==== Listed records

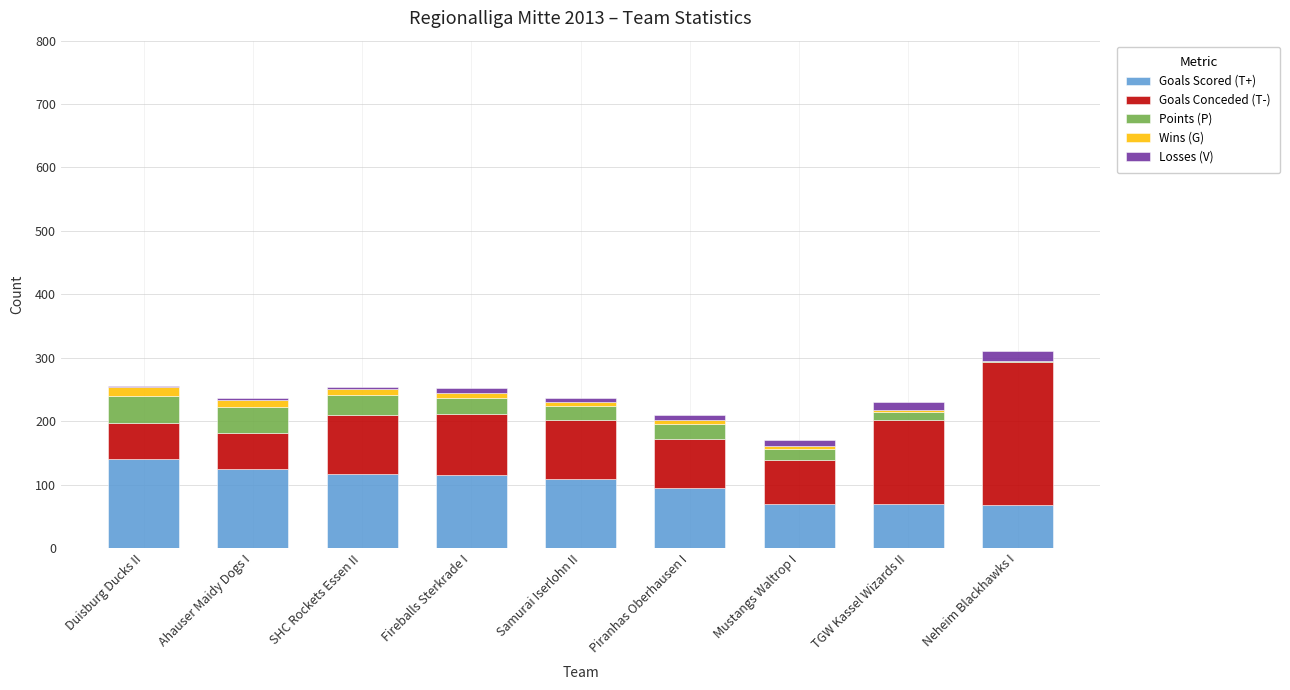

True or false: Goals Scored (T+) has a value of 29 at Mustangs Waltrop I.

False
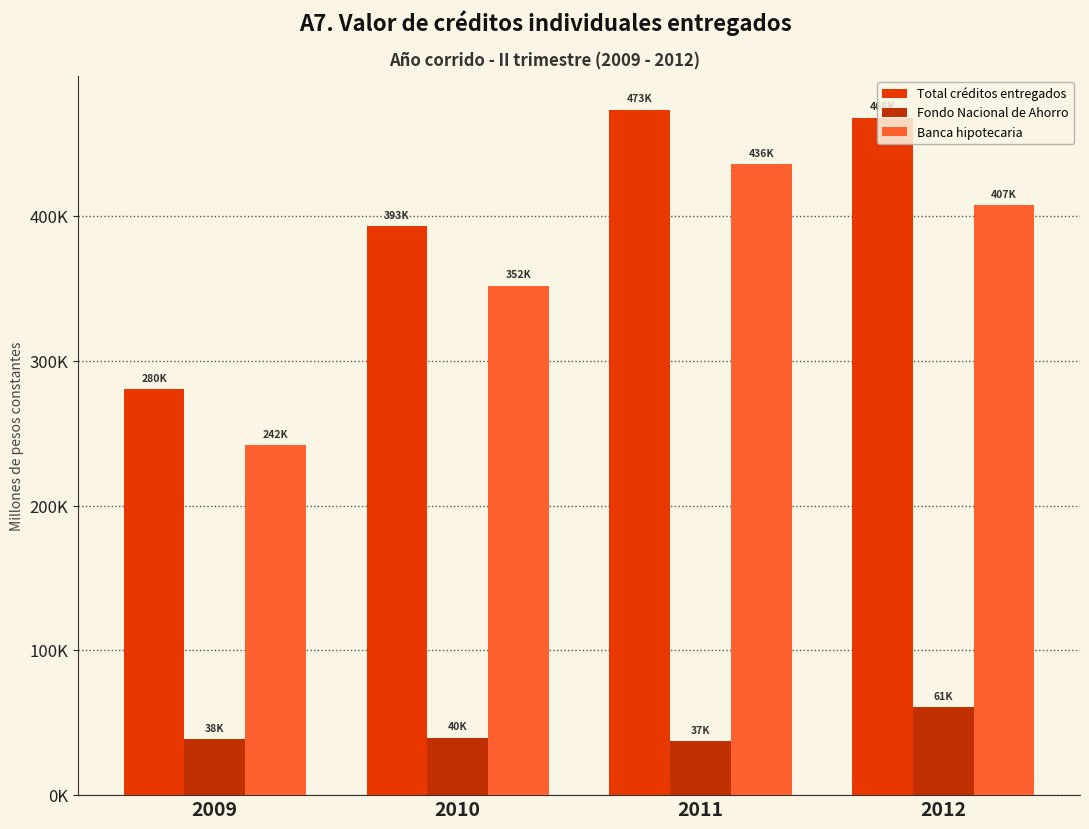

What are all the series names shown in the legend?

Total créditos entregados, Fondo Nacional de Ahorro, Banca hipotecaria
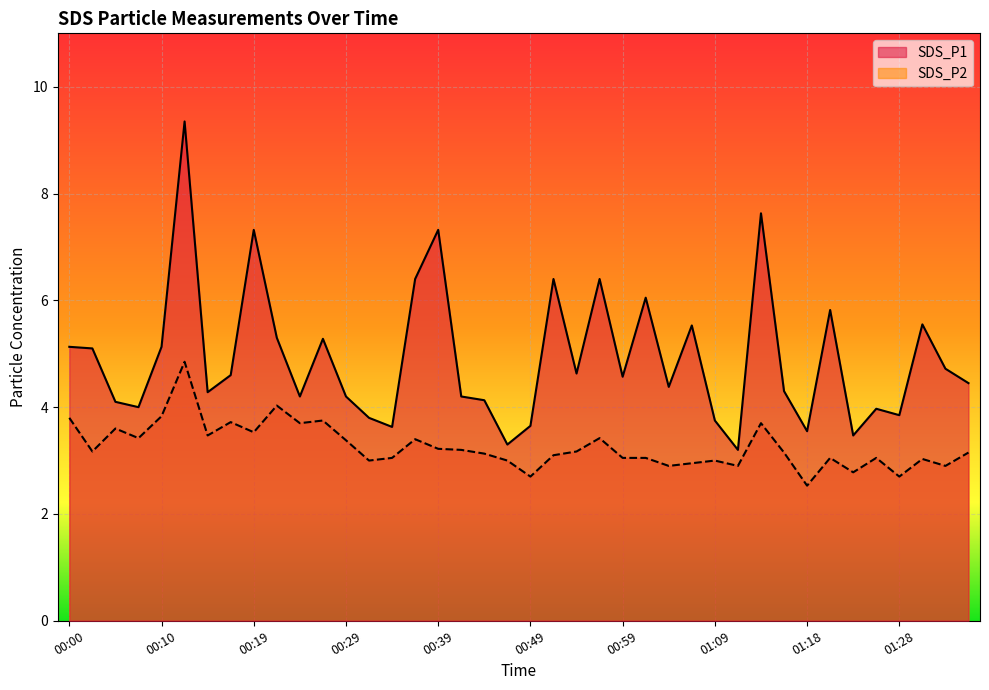

Which label corresponds to the smallest value in the chart?

01:18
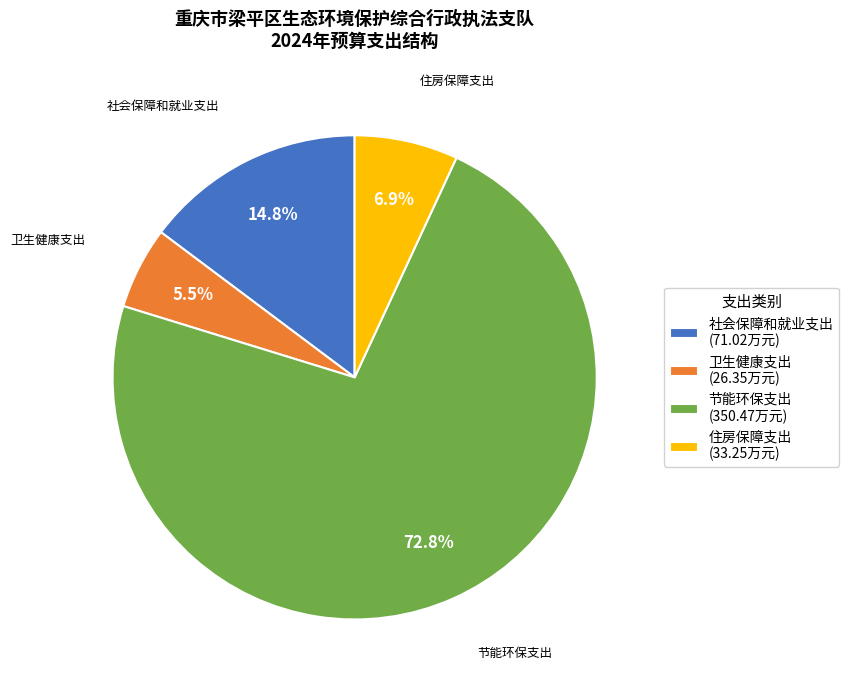

Is 住房保障支出 the majority of the pie?

No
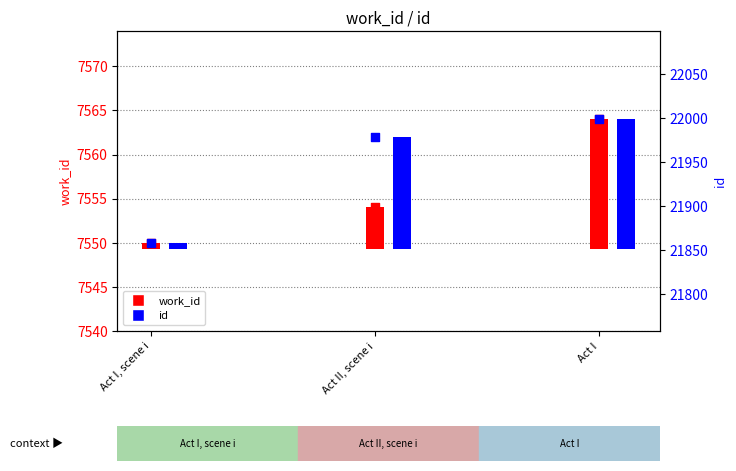

What are all the series names shown in the legend?

work_id, id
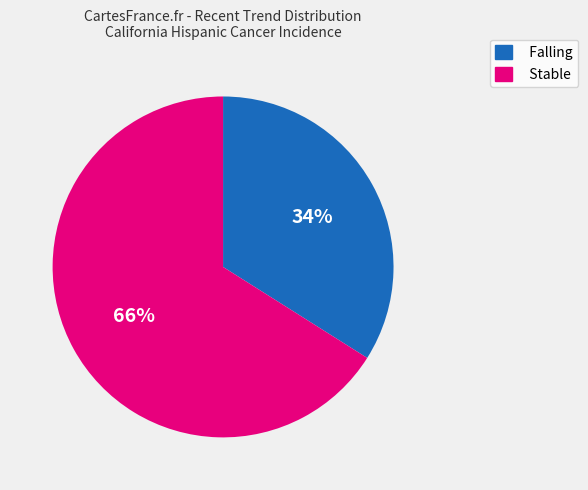

Is there a majority slice in this chart?

Yes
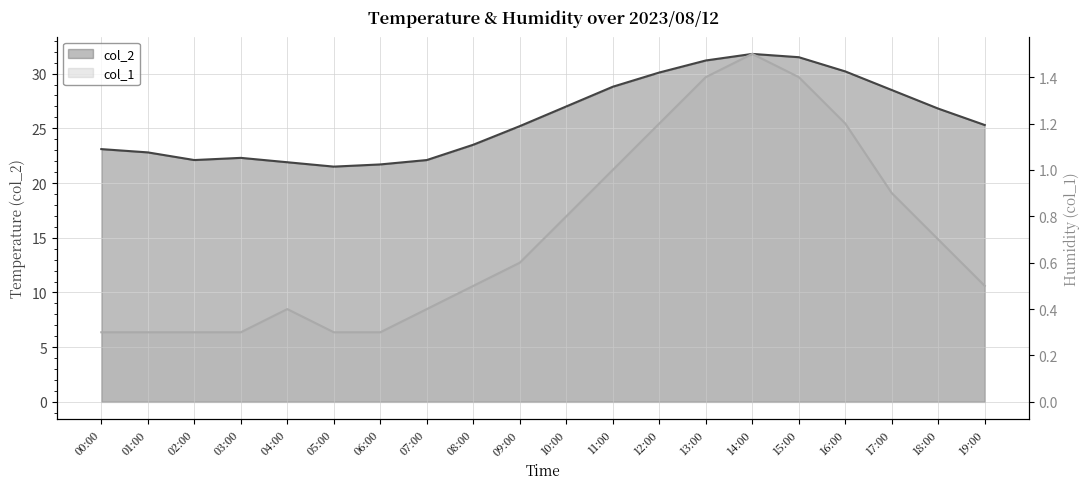

True or false: col_2 and col_1 intersect in this chart.

False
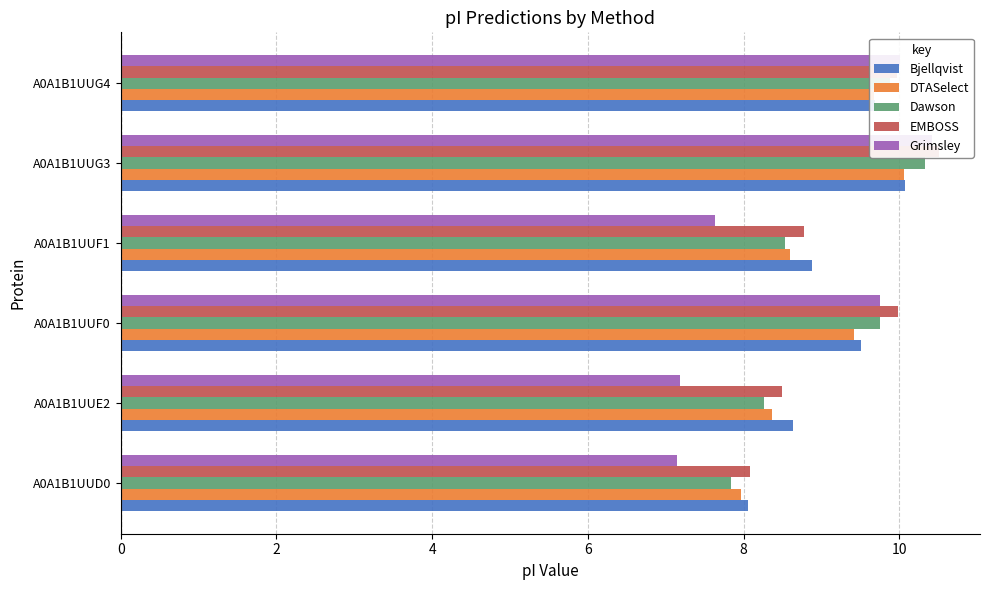

How many bars are there in total?

30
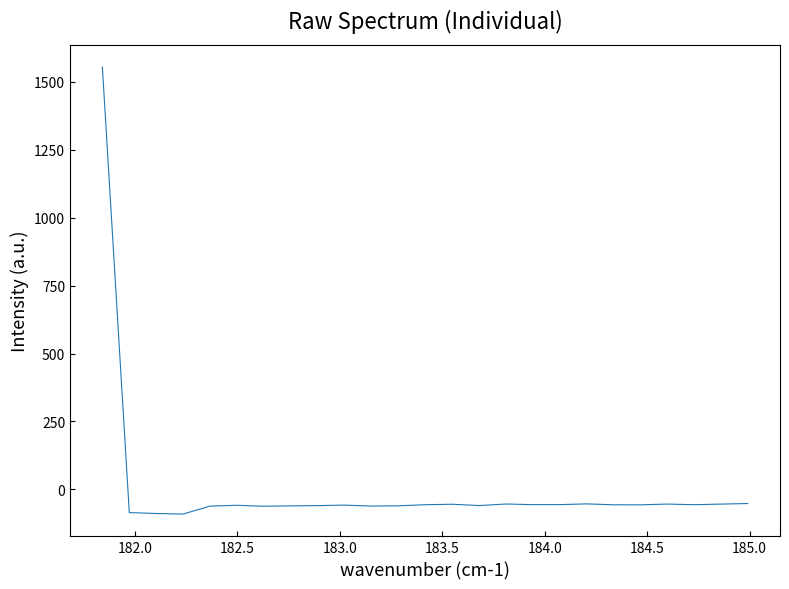

What is the minimum value shown in the chart?

-90.7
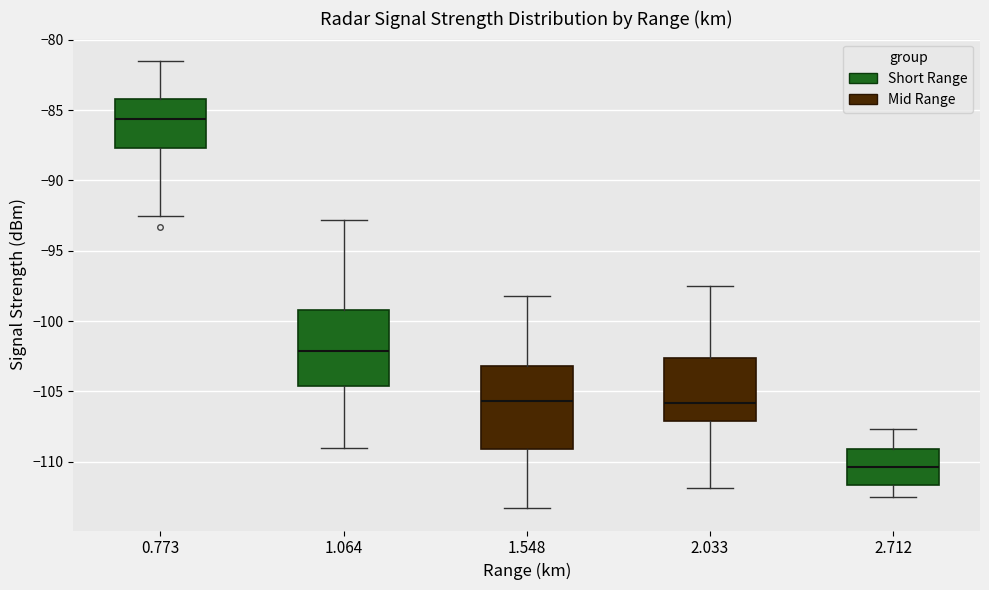

Where is the upper edge of the box at x = 1.064 on the y-axis? The values are not printed on the chart, so give them approximately, as read against the axis.

-99.0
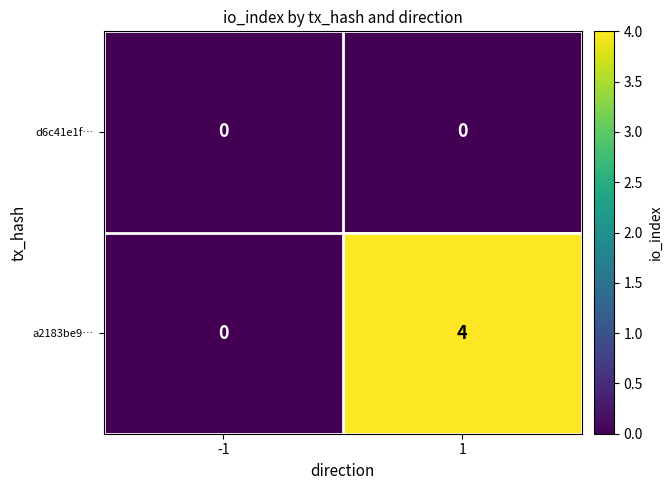

List the series in order of their overall mean, lowest first.

d6c41e1f…, a2183be9…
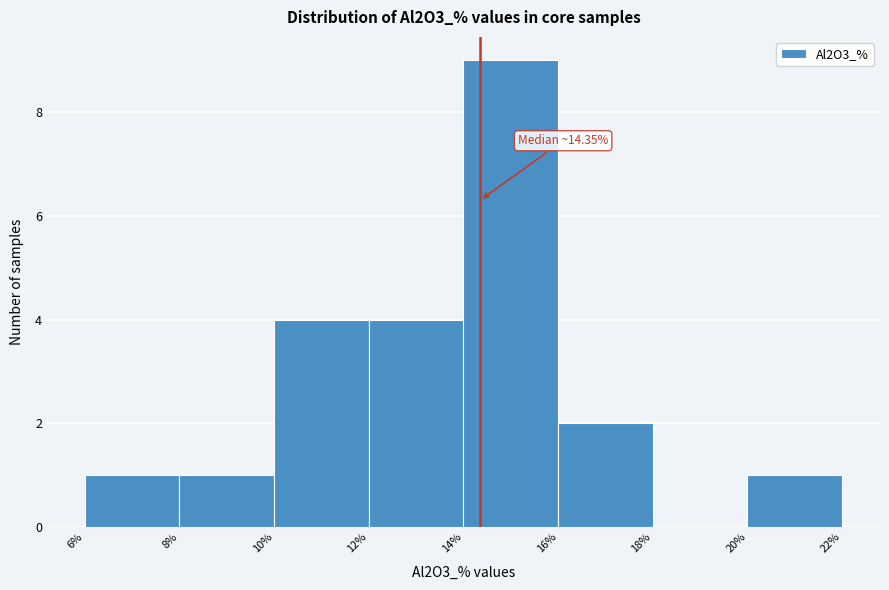

Over which range of the x-axis is the bar tallest?

14% to 16%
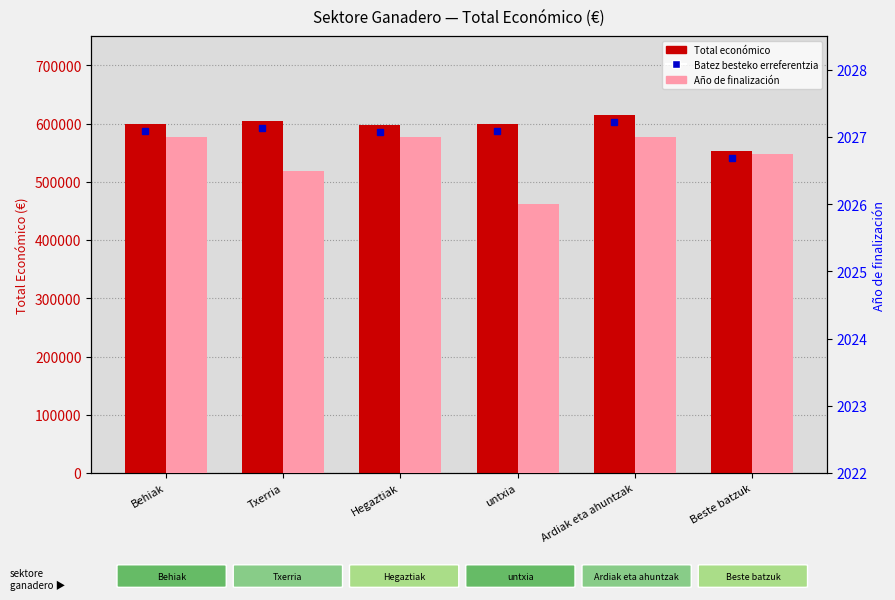

Reading right to left, extract all data points from this chart.

Total económico (batez bestekoa): Beste batzuk=552671.8	Ardiak eta ahuntzak=615375.0	untxia=598909.0	Hegaztiak=597651.0	Txerria=604234.0	Behiak=600000.0
Año de finalización (batez bestekoa): Beste batzuk=2026.8	Ardiak eta ahuntzak=2027.0	untxia=2026.0	Hegaztiak=2027.0	Txerria=2026.5	Behiak=2027.0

========

Problem —
Format every line of the listing above as a Markdown table with the columns "Row" and "Listing line," numbering the rows in order. Omit blank lines and the picture lines.

Output of the exercise —
| Row | Listing line |
|---|---|
| 1 | True or false: Goals Scored (T+) has a value of 29 at Mustangs Waltrop I. |
| 2 | False |
| 3 | What are all the series names shown in the legend? |
| 4 | Total créditos entregados, Fondo Nacional de Ahorro, Banca hipotecaria |
| 5 | Which label corresponds to the smallest value in the chart? |
| 6 | 01:18 |
| 7 | Is 住房保障支出 the majority of the pie? |
| 8 | No |
| 9 | What are all the series names shown in the legend? |
| 10 | work_id, id |
| 11 | Is there a majority slice in this chart? |
| 12 | Yes |
| 13 | True or false: col_2 and col_1 intersect in this chart. |
| 14 | False |
| 15 | How many bars are there in total? |
| 16 | 30 |
| 17 | What is the minimum value shown in the chart? |
| 18 | -90.7 |
| 19 | Where is the upper edge of the box at x = 1.064 on the y-axis? The values are not printed on the chart, so give them approximately, as read against the axis. |
| 20 | -99.0 |
| 21 | List the series in order of their overall mean, lowest first. |
| 22 | d6c41e1f…, a2183be9… |
| 23 | Over which range of the x-axis is the bar tallest? |
| 24 | 14% to 16% |
| 25 | Reading right to left, extract all data points from this chart. |
| 26 | Total económico (batez bestekoa): Beste batzuk=552671.8	Ardiak eta ahuntzak=615375.0	untxia=598909.0	Hegaztiak=597651.0	Txerria=604234.0	Behiak=600000.0 |
| 27 | Año de finalización (batez bestekoa): Beste batzuk=2026.8	Ardiak eta ahuntzak=2027.0	untxia=2026.0	Hegaztiak=2027.0	Txerria=2026.5	Behiak=2027.0 |